Most people don't make money buying insurance, but there's always the anecdotal story floating around out there about the widow who made out like a bandit because her husband (G-d rest his soul) had the foresight to buy a life insurance policy.

Post MF-Global it seems that the retail trader HAS to consider the risk that next time might be different.

Regarding Lloyd's coverage mentioned in an earlier post, remember that firms like IB have policies with maximum aggregate amounts. I think IB's aggregate is $300 million. I mention this only because in the case of MF Global, a Lloyd's policy of this amount would only have covered 25% of the missing money.

The big question with respect to IB customer coverage still seems to be how the SIPC would view cash from commodities accounts or forex trading that is held in the securities sub-account of a customer's Universal account.
 
Quote from Options12:

Post MF-Global it seems that the retail trader HAS to consider the risk that next time might be different.

Regarding Lloyd's coverage mentioned in an earlier post, remember that firms like IB have policies with maximum aggregate amounts. I think IB's aggregate is $300 million. I mention this only because in the case of MF Global, a Lloyd's policy of this amount would only have covered 25% of the missing money.

The big question with respect to IB customer coverage still seems to be how the SIPC would view cash from commodities accounts or forex trading that is held in the securities sub-account of a customer's Universal account.
yep, I agree, hard to know where to start when no one knows what SIPC's position is and it sounds like they're not sure what the deal is either.
 
Quote from oldtime:

yep, I agree, hard to know where to start when no one knows what SIPC's position is and it sounds like they're not sure what the deal is either.

Well, I'll never be sure either, but like I said in a similar thread, if your distrust of SIPC and pretty much all U.S. institutions reached the point where you think they might get away from insuring your account with these kind of tricks, it's time to consider a different jurisdiction and avoid the U.S. alltogether.
Remember Allen Stanford? SIPC proposed 250k/account covered for this Maddoff-like broker-dealer. And that is a pure fraud case, the guy is in jail.
 
Quote from oldtime:

yep, I agree, hard to know where to start when no one knows what SIPC's position is and it sounds like they're not sure what the deal is either.

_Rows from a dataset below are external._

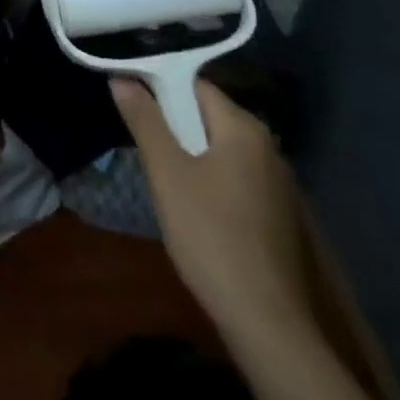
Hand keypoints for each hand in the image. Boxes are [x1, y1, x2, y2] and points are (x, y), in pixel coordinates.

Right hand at [113, 76, 310, 340]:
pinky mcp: (277, 214)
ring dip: (190, 154)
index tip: (131, 102)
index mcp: (244, 128)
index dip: (160, 88)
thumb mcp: (167, 173)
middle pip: (208, 116)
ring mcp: (277, 182)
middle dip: (174, 124)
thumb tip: (122, 78)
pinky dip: (210, 178)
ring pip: (220, 149)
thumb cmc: (210, 235)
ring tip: (161, 174)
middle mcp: (267, 146)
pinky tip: (191, 205)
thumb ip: (145, 121)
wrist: (266, 321)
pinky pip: (235, 177)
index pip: (195, 86)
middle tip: (142, 142)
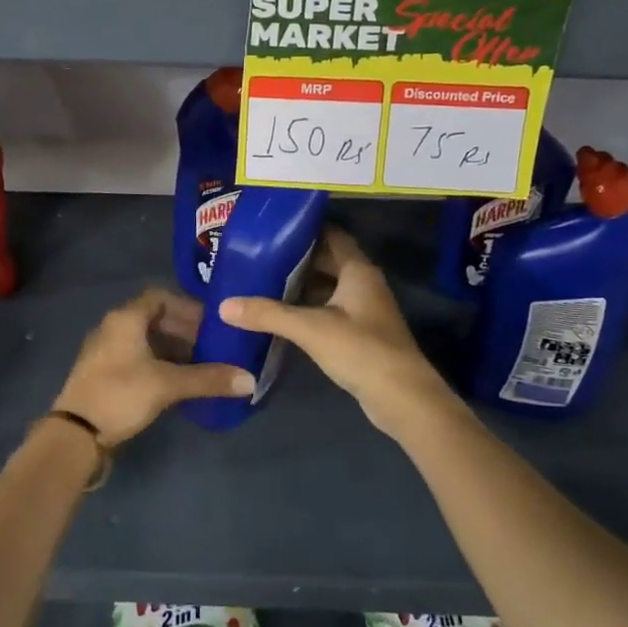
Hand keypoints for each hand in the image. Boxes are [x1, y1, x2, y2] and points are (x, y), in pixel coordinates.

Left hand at [53, 287, 255, 445]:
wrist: (75, 434)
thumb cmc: (121, 395)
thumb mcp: (167, 385)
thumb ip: (208, 379)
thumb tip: (250, 379)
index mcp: (126, 318)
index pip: (160, 297)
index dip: (187, 307)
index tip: (210, 322)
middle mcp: (113, 327)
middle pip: (154, 318)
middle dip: (184, 330)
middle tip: (211, 346)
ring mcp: (105, 350)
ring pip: (145, 340)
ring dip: (172, 349)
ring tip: (199, 365)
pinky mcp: (103, 373)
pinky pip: (136, 357)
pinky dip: (158, 363)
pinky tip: (176, 383)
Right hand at [220, 229, 458, 440]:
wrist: (402, 398)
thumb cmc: (361, 350)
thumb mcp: (310, 329)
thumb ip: (268, 314)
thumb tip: (224, 305)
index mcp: (358, 270)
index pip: (331, 235)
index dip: (303, 229)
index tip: (271, 228)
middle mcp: (363, 283)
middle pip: (327, 261)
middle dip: (295, 259)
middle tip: (258, 256)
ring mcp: (364, 310)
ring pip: (327, 287)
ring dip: (300, 285)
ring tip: (262, 282)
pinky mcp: (361, 334)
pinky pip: (329, 310)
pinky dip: (307, 308)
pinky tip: (282, 316)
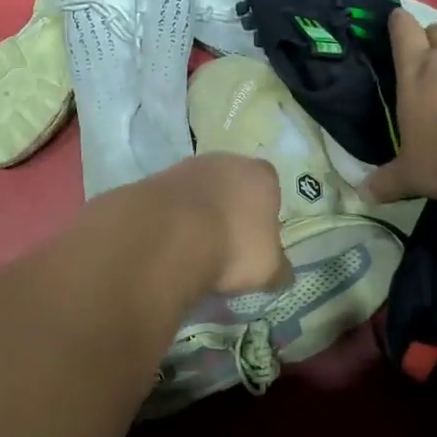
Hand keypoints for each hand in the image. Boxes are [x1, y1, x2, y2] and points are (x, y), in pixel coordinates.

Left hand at [147, 152, 291, 296]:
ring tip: (193, 249)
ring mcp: (186, 167)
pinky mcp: (154, 180)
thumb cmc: (233, 247)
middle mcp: (225, 161)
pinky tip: (169, 244)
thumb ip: (279, 270)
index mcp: (261, 175)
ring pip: (199, 192)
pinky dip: (171, 220)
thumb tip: (283, 275)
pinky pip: (170, 203)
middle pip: (232, 186)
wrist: (167, 235)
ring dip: (198, 214)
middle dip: (229, 211)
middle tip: (225, 245)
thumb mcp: (268, 269)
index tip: (256, 241)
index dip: (264, 214)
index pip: (270, 188)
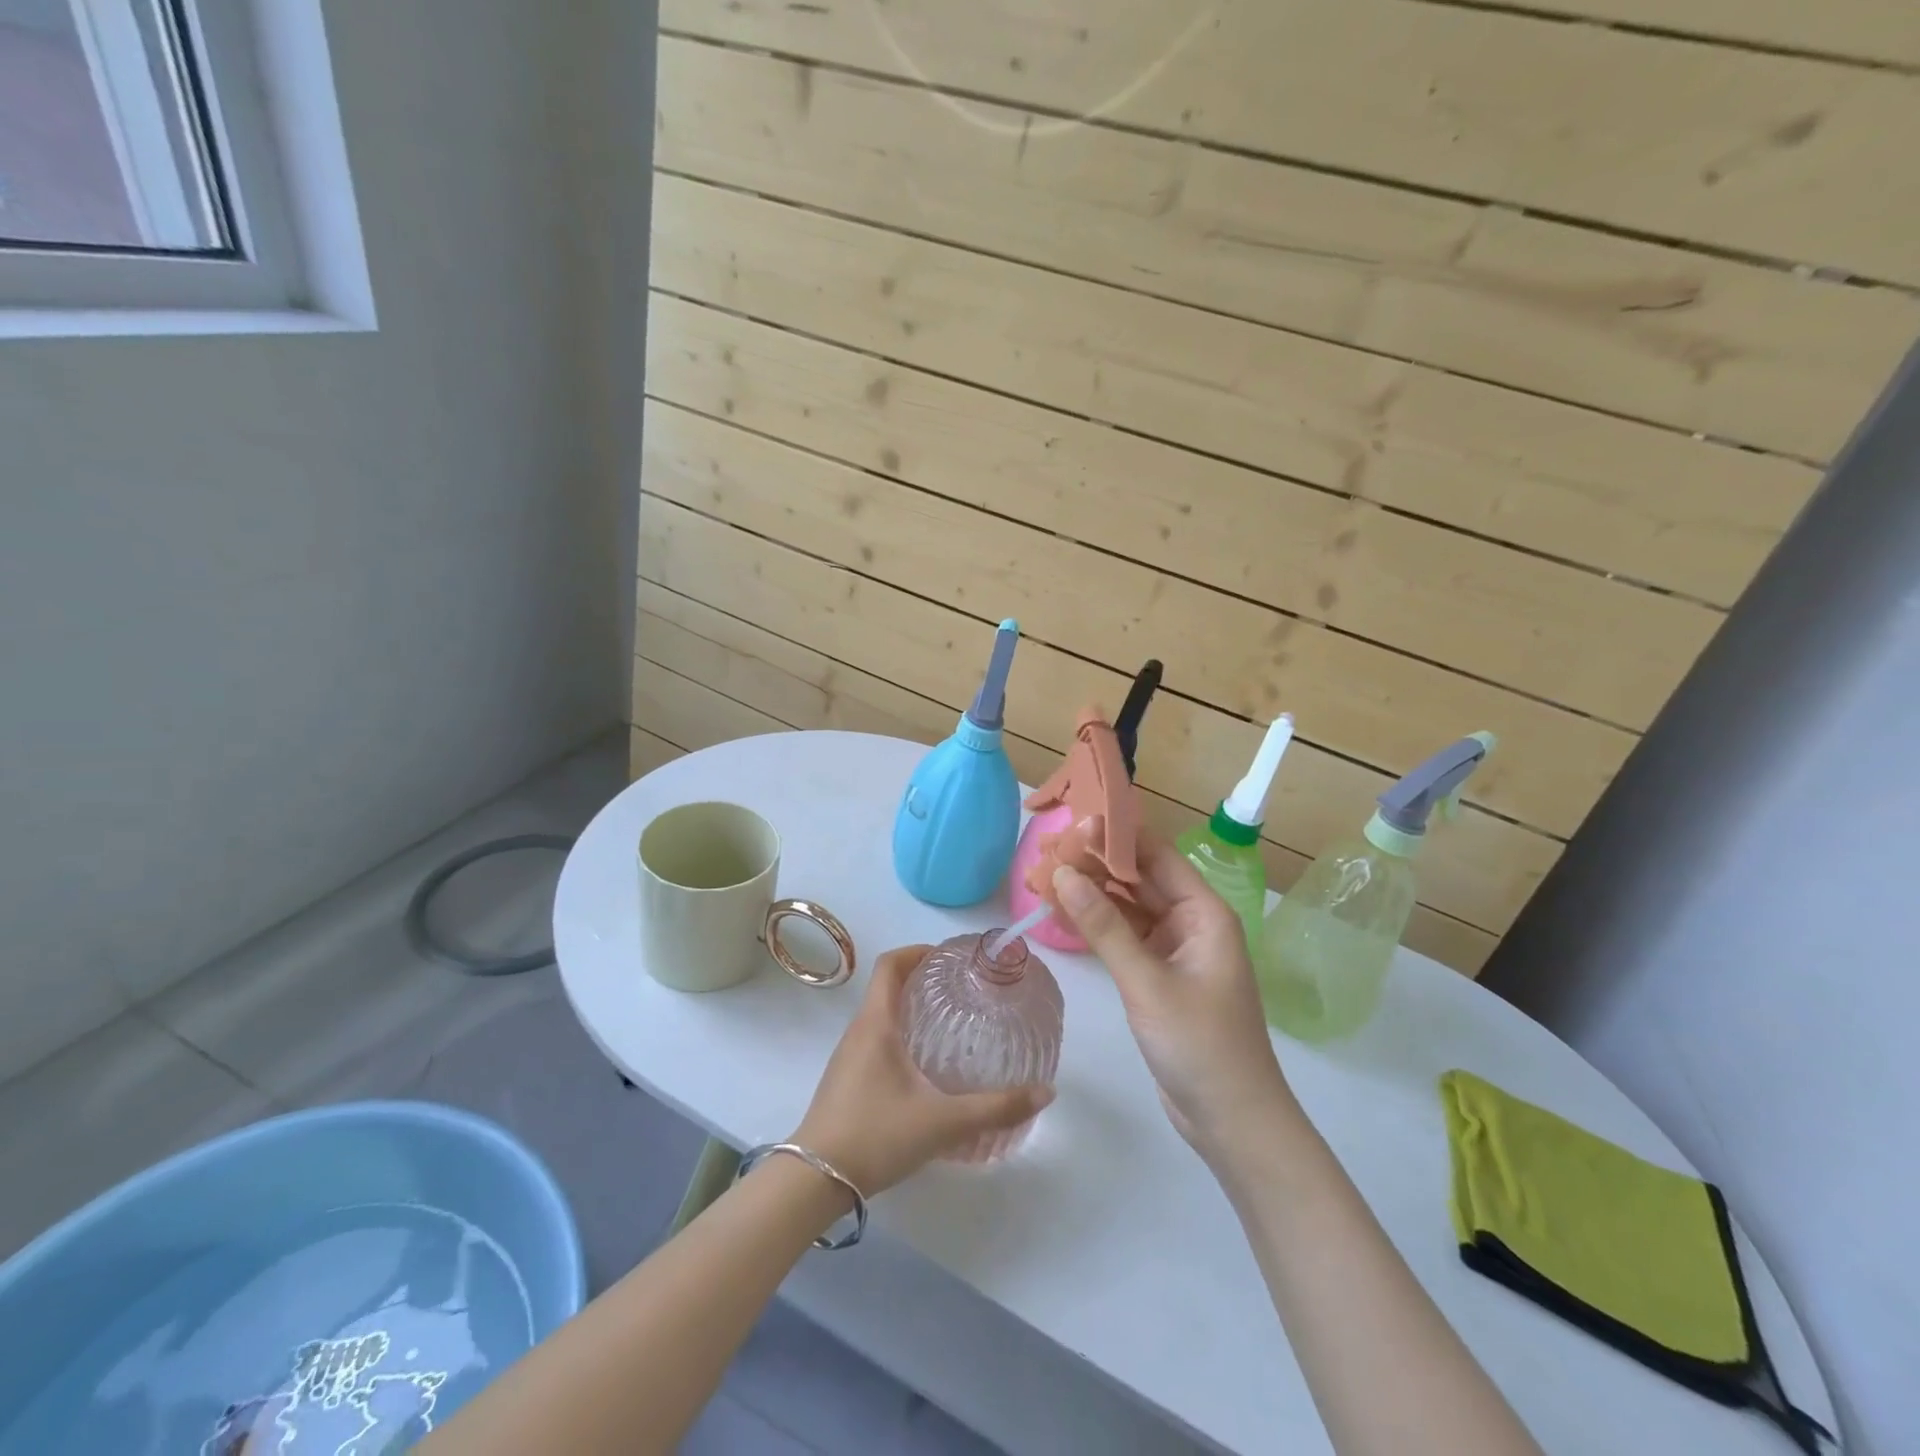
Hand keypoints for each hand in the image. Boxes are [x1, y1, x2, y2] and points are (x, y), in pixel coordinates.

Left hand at [794, 945, 1054, 1196]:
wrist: (813, 1181)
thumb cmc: (876, 1135)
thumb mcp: (943, 1122)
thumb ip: (995, 1108)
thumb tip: (1045, 1092)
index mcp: (876, 1023)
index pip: (890, 965)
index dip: (917, 951)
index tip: (948, 957)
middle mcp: (858, 1031)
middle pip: (887, 987)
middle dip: (922, 980)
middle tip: (960, 990)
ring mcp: (848, 1057)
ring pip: (880, 1016)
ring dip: (910, 1009)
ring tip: (949, 1024)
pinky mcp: (846, 1080)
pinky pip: (874, 1040)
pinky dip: (900, 1036)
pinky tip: (924, 1068)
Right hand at [1052, 839, 1301, 1165]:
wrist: (1232, 1121)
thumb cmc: (1200, 1045)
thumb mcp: (1147, 982)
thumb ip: (1104, 926)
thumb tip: (1062, 872)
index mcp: (1203, 912)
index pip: (1156, 856)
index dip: (1115, 837)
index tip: (1071, 825)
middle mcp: (1190, 921)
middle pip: (1138, 878)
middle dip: (1093, 865)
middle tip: (1044, 852)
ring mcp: (1173, 948)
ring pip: (1126, 907)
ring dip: (1089, 894)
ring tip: (1040, 877)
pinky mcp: (1158, 973)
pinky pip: (1123, 936)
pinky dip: (1094, 925)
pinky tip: (1059, 912)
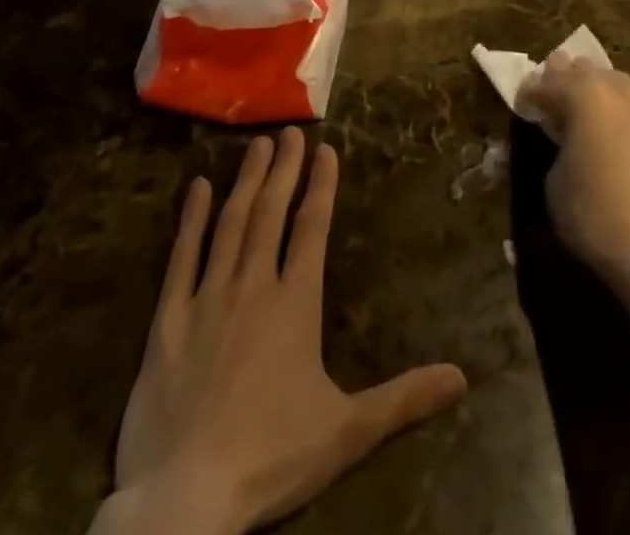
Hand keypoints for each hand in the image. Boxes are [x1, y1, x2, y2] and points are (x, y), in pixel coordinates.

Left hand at [95, 128, 467, 534]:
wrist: (184, 502)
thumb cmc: (271, 458)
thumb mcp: (347, 432)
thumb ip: (404, 399)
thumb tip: (462, 378)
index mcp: (296, 303)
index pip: (313, 228)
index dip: (321, 186)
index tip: (326, 148)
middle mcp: (253, 286)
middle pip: (272, 212)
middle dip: (284, 168)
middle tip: (290, 130)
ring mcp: (207, 299)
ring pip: (231, 224)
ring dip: (246, 181)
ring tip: (256, 145)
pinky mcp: (167, 322)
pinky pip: (180, 259)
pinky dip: (190, 221)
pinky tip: (197, 188)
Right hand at [516, 59, 629, 294]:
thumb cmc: (594, 214)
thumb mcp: (555, 180)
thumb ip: (558, 144)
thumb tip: (567, 138)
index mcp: (584, 95)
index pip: (548, 83)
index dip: (530, 93)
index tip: (522, 102)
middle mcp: (617, 90)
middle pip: (585, 71)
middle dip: (565, 78)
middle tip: (551, 94)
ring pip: (614, 81)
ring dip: (595, 88)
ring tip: (584, 107)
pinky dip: (619, 107)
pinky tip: (614, 128)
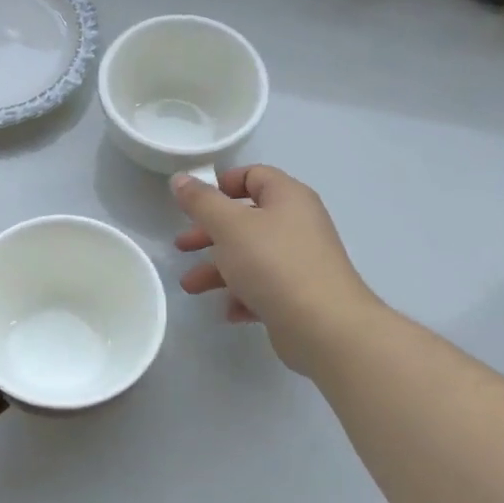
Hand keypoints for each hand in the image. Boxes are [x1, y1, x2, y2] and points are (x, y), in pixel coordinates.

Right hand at [173, 165, 377, 373]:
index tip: (194, 203)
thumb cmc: (273, 263)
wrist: (323, 326)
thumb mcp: (229, 226)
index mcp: (287, 197)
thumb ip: (201, 202)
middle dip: (209, 233)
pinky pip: (264, 287)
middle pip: (246, 219)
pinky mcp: (299, 295)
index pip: (254, 175)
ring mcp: (300, 261)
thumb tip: (180, 179)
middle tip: (182, 246)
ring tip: (191, 287)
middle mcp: (297, 224)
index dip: (222, 184)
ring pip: (250, 256)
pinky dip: (242, 295)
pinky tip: (228, 310)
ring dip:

oldtime, I disagree that we don't know what SIPC's position is. They have published their definition of "cash" eligible for coverage. And I think they will answer questions specific to your situation if you e-mail them.

velosandre, under which jurisdiction do you trade in order to enjoy better protection of your portfolio than the U.S. provides?
 
Quote from Options12:

oldtime, I disagree that we don't know what SIPC's position is. They have published their definition of "cash" eligible for coverage. And I think they will answer questions specific to your situation if you e-mail them.

velosandre, under which jurisdiction do you trade in order to enjoy better protection of your portfolio than the U.S. provides?

Any that gives you the same protection as a bank depositor, relying on the same insurance scheme no matter what product you use or what kind of "account" you have. Germany, Switzerland, for instance. Actually, other than the UK, every european jurisdiction treats you the same as a bank depositor, provide you trade all the products from a bank account.
Having said that, I personally still rely partially on the U.S. using IB-UK, the only thing is that I of course still believe - kinda - the SIPC is as good as the FDIC, but nevertheless I keep some of my money in FDIC, some in a broker, some even in different countries. And that's what everybody should do no matter what the law says.
But again, my point is that if YOU (because i'm fine with SIPC protection) suspect that much about SIPC that's because probably any country is better. Let's face it, even Iceland is on track to pay its foreign currency depositors, Allen Stanford's fraud was partially covered by SIPC, and all MF Global's subsidiaries apparently don't have any missing money. So why bother with the US?